## To-do item
Set down the data that follows, exactly and completely.

## Material supplied
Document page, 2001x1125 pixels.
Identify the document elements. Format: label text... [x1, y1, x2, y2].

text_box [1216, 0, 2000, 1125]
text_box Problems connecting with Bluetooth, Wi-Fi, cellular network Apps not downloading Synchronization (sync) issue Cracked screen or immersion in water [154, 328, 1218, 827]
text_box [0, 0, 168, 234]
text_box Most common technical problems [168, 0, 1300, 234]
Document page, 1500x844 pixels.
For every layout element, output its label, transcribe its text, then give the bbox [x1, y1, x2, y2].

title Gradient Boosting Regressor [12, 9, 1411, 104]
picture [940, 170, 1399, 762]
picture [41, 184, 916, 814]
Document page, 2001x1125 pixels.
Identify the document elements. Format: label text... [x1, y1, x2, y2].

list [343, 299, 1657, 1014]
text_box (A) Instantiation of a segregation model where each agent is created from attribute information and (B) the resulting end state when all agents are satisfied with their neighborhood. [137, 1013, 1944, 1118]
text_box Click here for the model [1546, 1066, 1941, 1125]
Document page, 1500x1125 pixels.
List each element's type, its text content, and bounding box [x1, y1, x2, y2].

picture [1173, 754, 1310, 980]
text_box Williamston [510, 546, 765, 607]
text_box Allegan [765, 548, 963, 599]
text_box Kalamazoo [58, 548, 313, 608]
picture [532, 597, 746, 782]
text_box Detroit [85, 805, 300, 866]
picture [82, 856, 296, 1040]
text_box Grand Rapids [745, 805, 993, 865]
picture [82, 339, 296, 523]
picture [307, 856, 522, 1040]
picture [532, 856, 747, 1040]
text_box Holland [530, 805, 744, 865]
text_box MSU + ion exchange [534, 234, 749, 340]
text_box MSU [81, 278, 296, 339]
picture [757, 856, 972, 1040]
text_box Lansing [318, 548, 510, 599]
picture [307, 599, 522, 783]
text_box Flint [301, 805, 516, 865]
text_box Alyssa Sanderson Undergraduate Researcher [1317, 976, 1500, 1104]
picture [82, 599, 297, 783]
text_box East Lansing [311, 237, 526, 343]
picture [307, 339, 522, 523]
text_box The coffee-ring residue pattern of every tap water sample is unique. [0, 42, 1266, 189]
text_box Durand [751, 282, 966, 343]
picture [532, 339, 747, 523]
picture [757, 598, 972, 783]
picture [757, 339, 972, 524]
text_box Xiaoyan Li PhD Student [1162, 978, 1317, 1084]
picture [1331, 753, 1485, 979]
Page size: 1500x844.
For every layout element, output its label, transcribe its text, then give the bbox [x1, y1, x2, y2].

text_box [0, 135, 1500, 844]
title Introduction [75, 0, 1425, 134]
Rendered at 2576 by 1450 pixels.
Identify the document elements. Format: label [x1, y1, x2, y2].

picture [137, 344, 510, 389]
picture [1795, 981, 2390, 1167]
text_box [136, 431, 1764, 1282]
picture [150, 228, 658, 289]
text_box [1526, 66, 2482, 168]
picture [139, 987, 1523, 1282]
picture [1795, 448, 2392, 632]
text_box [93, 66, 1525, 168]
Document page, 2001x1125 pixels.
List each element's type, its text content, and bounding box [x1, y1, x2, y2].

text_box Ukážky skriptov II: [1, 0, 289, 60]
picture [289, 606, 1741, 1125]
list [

## Exercise result
Document page, 2001x1125 pixels.
Identify the document elements. Format: label text... [x1, y1, x2, y2].

text_box [1216, 0, 2000, 1125]
text_box Problems connecting with Bluetooth, Wi-Fi, cellular network Apps not downloading Synchronization (sync) issue Cracked screen or immersion in water [154, 328, 1218, 827]
text_box [0, 0, 168, 234]
text_box Most common technical problems [168, 0, 1300, 234]
Document page, 1500x844 pixels.
For every layout element, output its label, transcribe its text, then give the bbox [x1, y1, x2, y2].

title Gradient Boosting Regressor [12, 9, 1411, 104]
picture [940, 170, 1399, 762]
picture [41, 184, 916, 814]
Document page, 2001x1125 pixels.
Identify the document elements. Format: label text... [x1, y1, x2, y2].

list [343, 299, 1657, 1014]
text_box (A) Instantiation of a segregation model where each agent is created from attribute information and (B) the resulting end state when all agents are satisfied with their neighborhood. [137, 1013, 1944, 1118]
text_box Click here for the model [1546, 1066, 1941, 1125]
Document page, 1500x1125 pixels.
List each element's type, its text content, and bounding box [x1, y1, x2, y2].

picture [1173, 754, 1310, 980]
text_box Williamston [510, 546, 765, 607]
text_box Allegan [765, 548, 963, 599]
text_box Kalamazoo [58, 548, 313, 608]
picture [532, 597, 746, 782]
text_box Detroit [85, 805, 300, 866]
picture [82, 856, 296, 1040]
text_box Grand Rapids [745, 805, 993, 865]
picture [82, 339, 296, 523]
picture [307, 856, 522, 1040]
picture [532, 856, 747, 1040]
text_box Holland [530, 805, 744, 865]
text_box MSU + ion exchange [534, 234, 749, 340]
text_box MSU [81, 278, 296, 339]
picture [757, 856, 972, 1040]
text_box Lansing [318, 548, 510, 599]
picture [307, 599, 522, 783]
text_box Flint [301, 805, 516, 865]
text_box Alyssa Sanderson Undergraduate Researcher [1317, 976, 1500, 1104]
picture [82, 599, 297, 783]
text_box East Lansing [311, 237, 526, 343]
picture [307, 339, 522, 523]
text_box The coffee-ring residue pattern of every tap water sample is unique. [0, 42, 1266, 189]
text_box Durand [751, 282, 966, 343]
picture [532, 339, 747, 523]
picture [757, 598, 972, 783]
picture [757, 339, 972, 524]
text_box Xiaoyan Li PhD Student [1162, 978, 1317, 1084]
picture [1331, 753, 1485, 979]
Page size: 1500x844.
For every layout element, output its label, transcribe its text, then give the bbox [x1, y1, x2, y2].

text_box [0, 135, 1500, 844]
title Introduction [75, 0, 1425, 134]
Rendered at 2576 by 1450 pixels.
Identify the document elements. Format: label [x1, y1, x2, y2].

picture [137, 344, 510, 389]
picture [1795, 981, 2390, 1167]
text_box [136, 431, 1764, 1282]
picture [150, 228, 658, 289]
text_box [1526, 66, 2482, 168]
picture [139, 987, 1523, 1282]
picture [1795, 448, 2392, 632]
text_box [93, 66, 1525, 168]
Document page, 2001x1125 pixels.
List each element's type, its text content, and bounding box [x1, y1, x2, y2].

text_box Ukážky skriptov II: [1, 0, 289, 60]
picture [289, 606, 1741, 1125]
list [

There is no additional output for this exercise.